Il ricorrente è affetto da malattia multifattoriale, dunque non tabellata, si è limitato ad affermare di aver svolto mansioni di autista di mezzi pesanti senza indicare le concrete modalità di lavoro che l’avrebbero esposto a particolare rischio e senza offrire elementi per valutare la sussistenza della loro nocività.
In buona sostanza non è stata indicata la tipologia di mezzi guidata (marca, modello e schede tecniche dei mezzi, anno di immatricolazione, caratteristiche tecniche degli ammortizzatori, esistenza o meno di sedili molleggiati, cadenza di interventi di manutenzione), i percorsi e le linee a cui è stato addetto, così come è stata del tutto omessa la descrizione delle caratteristiche stradali dei percorsi, tanto da non potersi escludere che l’istante fosse adibito a nuova linea tranviaria cittadina, certamente avente caratteristiche del tutto diverse, ad esempio, dalla guida di autobus obsoleti su percorsi accidentati.

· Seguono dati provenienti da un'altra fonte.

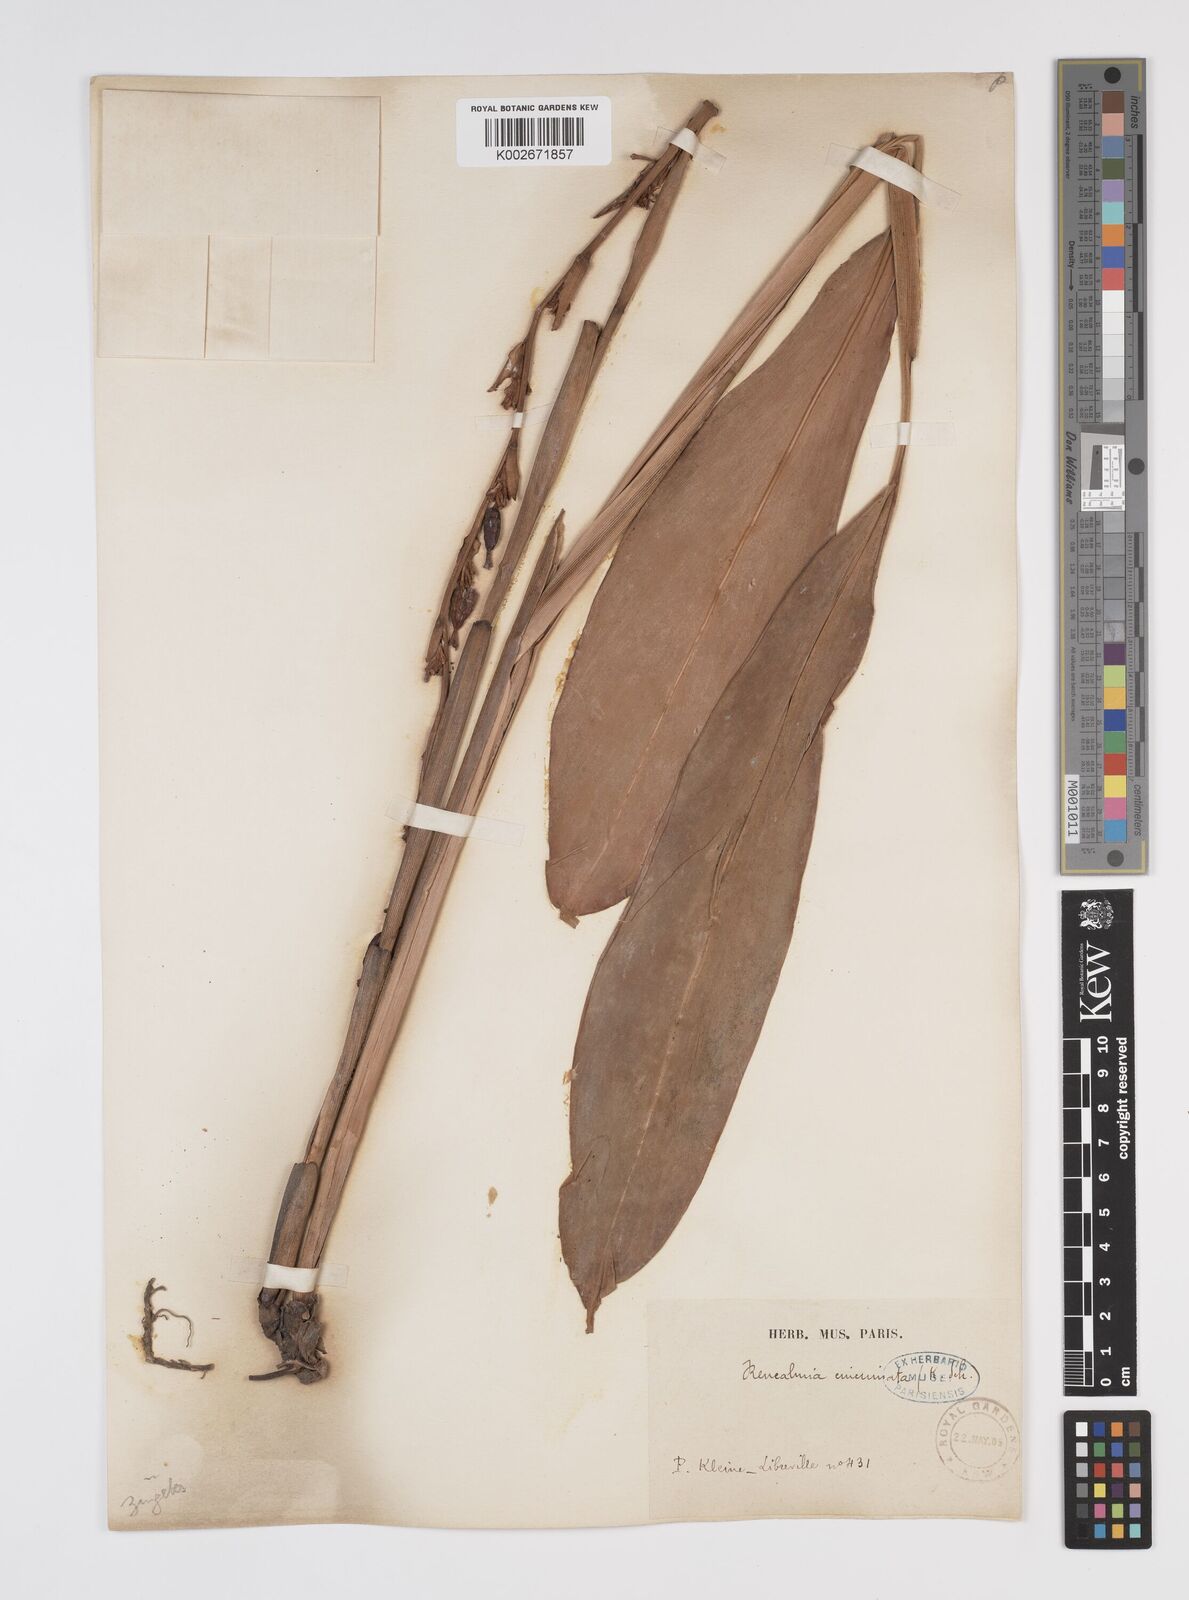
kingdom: Plantae
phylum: Tracheophyta
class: Liliopsida
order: Zingiberales
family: Zingiberaceae
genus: Renealmia
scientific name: Renealmia cincinnata
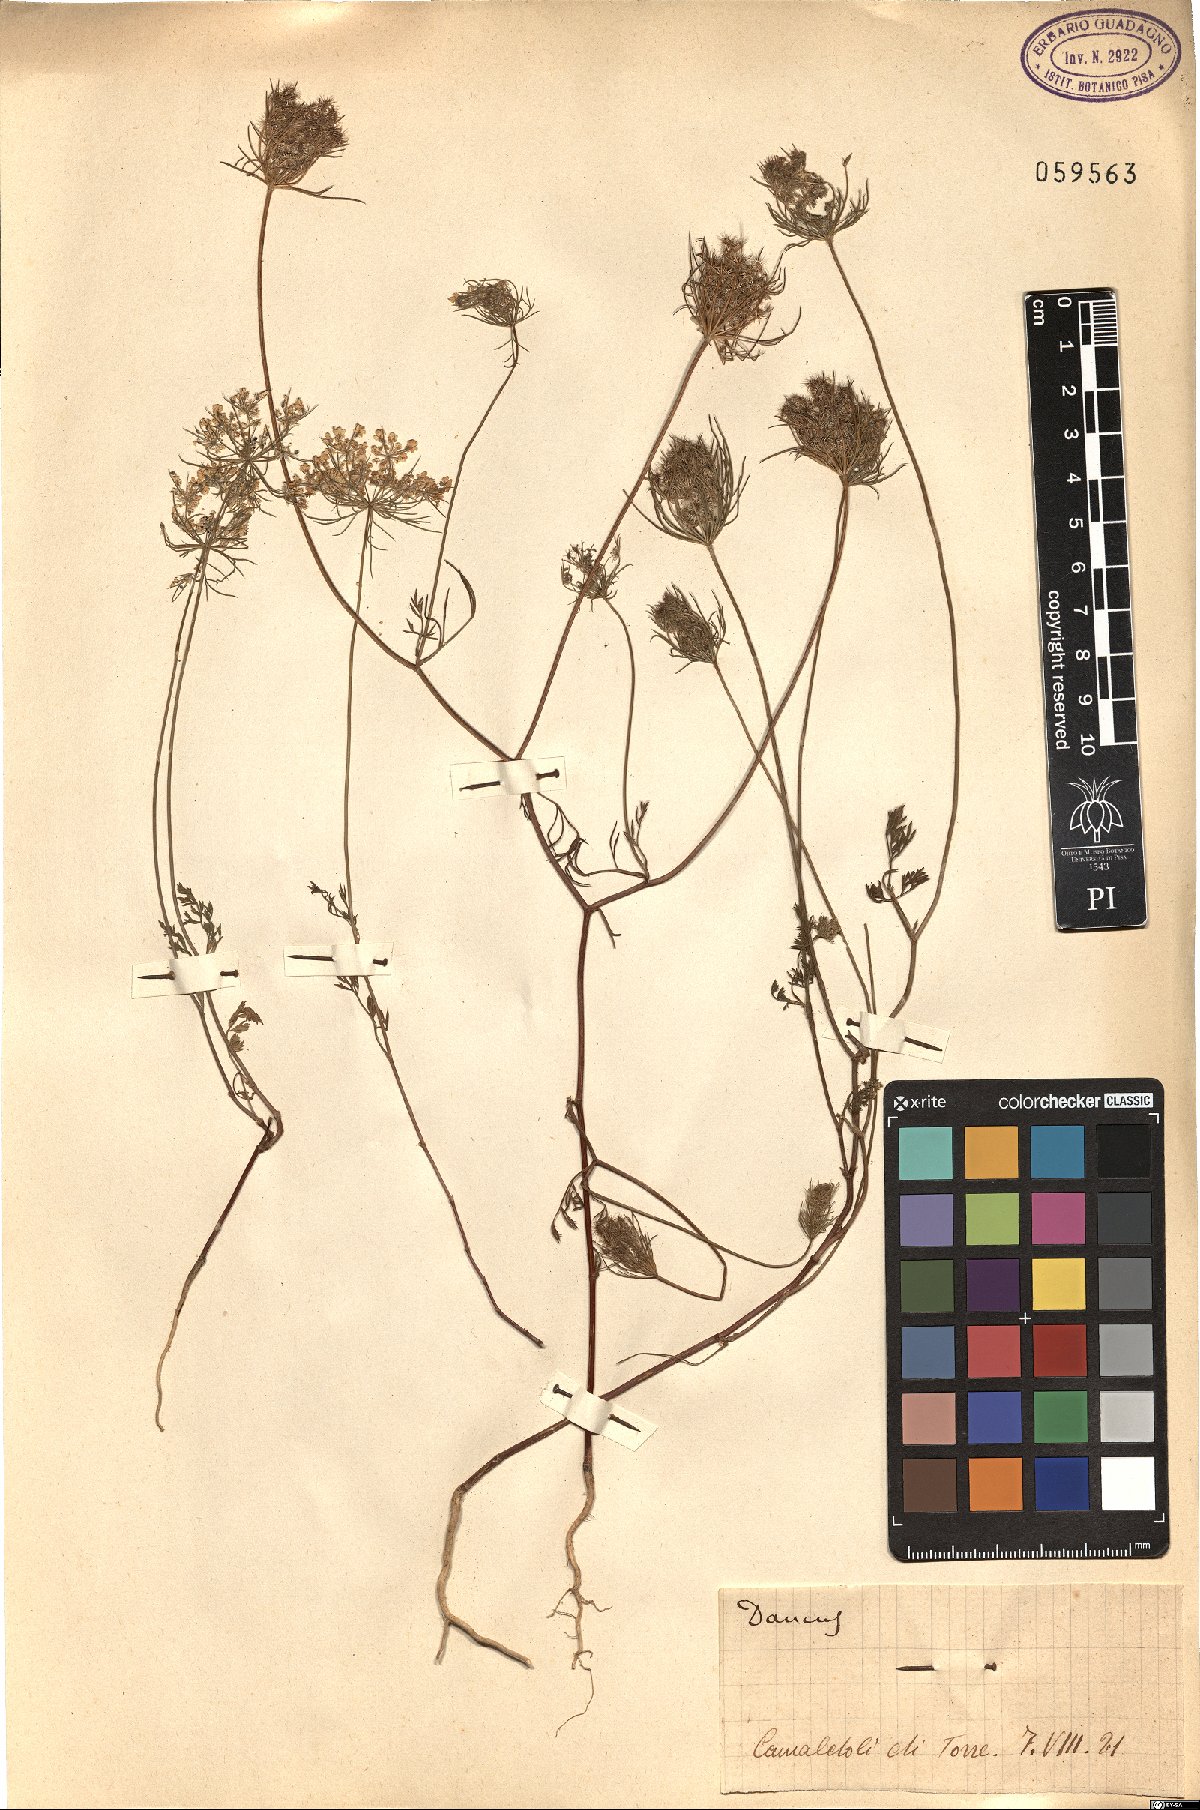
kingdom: Plantae
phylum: Tracheophyta
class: Magnoliopsida
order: Apiales
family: Apiaceae
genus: Daucus
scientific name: Daucus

La relazione medica allegata dall’Inail evidenzia: “considerata la mansione effettuata di autista di linea urbana e considerata la similitudine con altri casi a conoscenza si è potuta valutare per analogia la tipologia e l’entità dell’esposizione al rischio denunciato addivenendo alla conclusione che per i mezzi utilizzati dal lavoratore in epoca successiva all’anno 2000 esiste ampia documentazione che attesta l’utilizzo di vetture con sedute ergonomiche e sistemi di ammortizzazione delle vibrazioni tali da rendere ininfluente l’esposizione lavorativa………volendo anche valutare ipotetica condizione in cui lo specifico lavoratore non rientrasse nelle situazioni ottimali di lavoro desunte dai documenti valutati per analogia e non prodotti dall’istante…dai rilievi anamnestici raccolti e dall’anamnesi riportata in denuncia e nel ricorso si evidenzia un esordio della patologia a partire dall’anno 2011 e quindi lontano dal periodo in cui si potrebbe azzardare una presunzione di rischio all’epoca (prima del 2000)”.
Tale documento, oltre a ribadire che il ricorrente non ha fornito elementi idonei, esclude con certezza l’esposizione a rischio in relazione ai mezzi in utilizzo dal 2000 e, pur solo “azzardata” esposizione nel periodo precedente, esclude che la medesima possa essere valutata quale eziologica di una patologia manifestatasi ad oltre 10 anni di distanza dalla (pur solo ipotizzata) esposizione a rischio.
La richiesta di CTU avanzata dal ricorrente non può supplire alle carenze probatorie che incombono sullo stesso, considerato, anche che la Consulenza d’ufficio non è un mezzo di ricerca della prova, ma è uno strumento di valutazione tecnica di dati ed elementi già acquisiti al fascicolo.
Per tali ragioni il ricorso viene dichiarato nullo.
Le spese di lite vengono compensate non essendo stato possibile giungere ad accertamento nel merito.